Michael Pistoria, DO, FACP, associate general division of internal medicine chief at Lehigh Valley Hospital in Allentown, Pa., believes institutions with closely aligned hospitalist and residency programs will benefit from “enlightenment on both sides. Residency programs are increasingly alert to the vital role that HMGs play in supporting residency programs,” he says. “They are more aware of the impact these types of decisions have on the staffing of HMGs.”

Mid-level providers are one possible solution. “Programs will increasingly look to supplement their existing group with advanced practice clinicians—physician assistants and non-physician providers―a less-expensive alternative,” Dr. Pistoria says

Does hiring mid-level practitioners pose a risk for unintended adverse events and delays to diagnosis? “There may be an extended growth curve for these providers,” Dr. Pistoria says, “due to less clinical exposure and experience than a new physician hospitalist just out of residency.”

However, these advanced practice clinicians often are quick to adapt to the hospitalist setting, learning the skills required to be an effective hospitalist through on-the-job training. “On-the-job training for physician hospitalists can focus on education, quality improvement, safety―some of the value-added pieces,” Dr. Pistoria points out.

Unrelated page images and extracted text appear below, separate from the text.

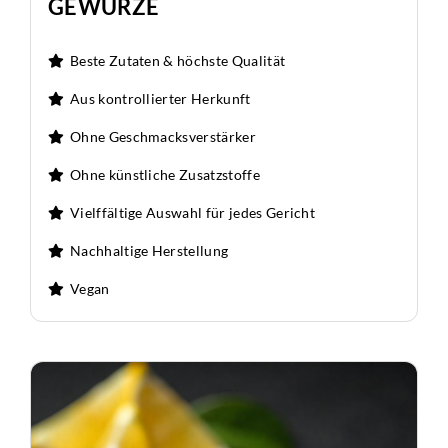
GEWÜRZE
Beste Zutaten & höchste Qualität
Aus kontrollierter Herkunft
Ohne Geschmacksverstärker
Ohne künstliche Zusatzstoffe
Vielffältige Auswahl für jedes Gericht
Nachhaltige Herstellung
Vegan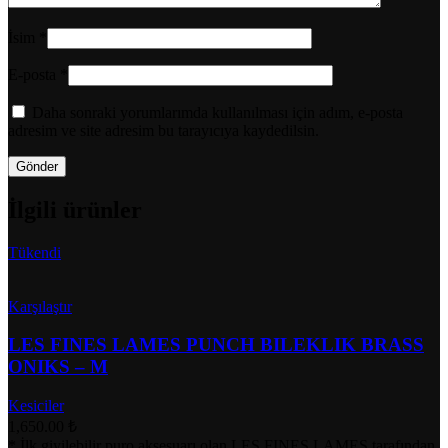
İsim
*
E-posta
*
Daha sonraki yorumlarımda kullanılması için adım, e-posta
adresim ve site adresim bu tarayıcıya kaydedilsin.
İlgili ürünler
Tükendi
Karşılaştır
LES FINES LAMES PUNCH BILEKLIK BRASS
ONIKS – M
Kesiciler
1,650.00
₺
* İlk giyilebilir puro aksesuarı olan LES FINES LAMES tarafından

Without a doubt, ACGME’s new cap on residency caseloads will impact hospital medicine, both at the national level and the individual group level. HMG efforts to recruit, schedule, train and pay hospitalists will be affected, as will the level of experience patients receive from recent residency graduates.

“It is incumbent on us to get involved in committees and process and performance improvement projects,” Dr. Pistoria says, “so that when leadership approaches administrators regarding residency caseload cutbacks, we can make a strong case for recruiting more hospitalists.” TH

Andrea M. Sattinger is a medical writer based in North Carolina and a frequent contributor to The Hospitalist.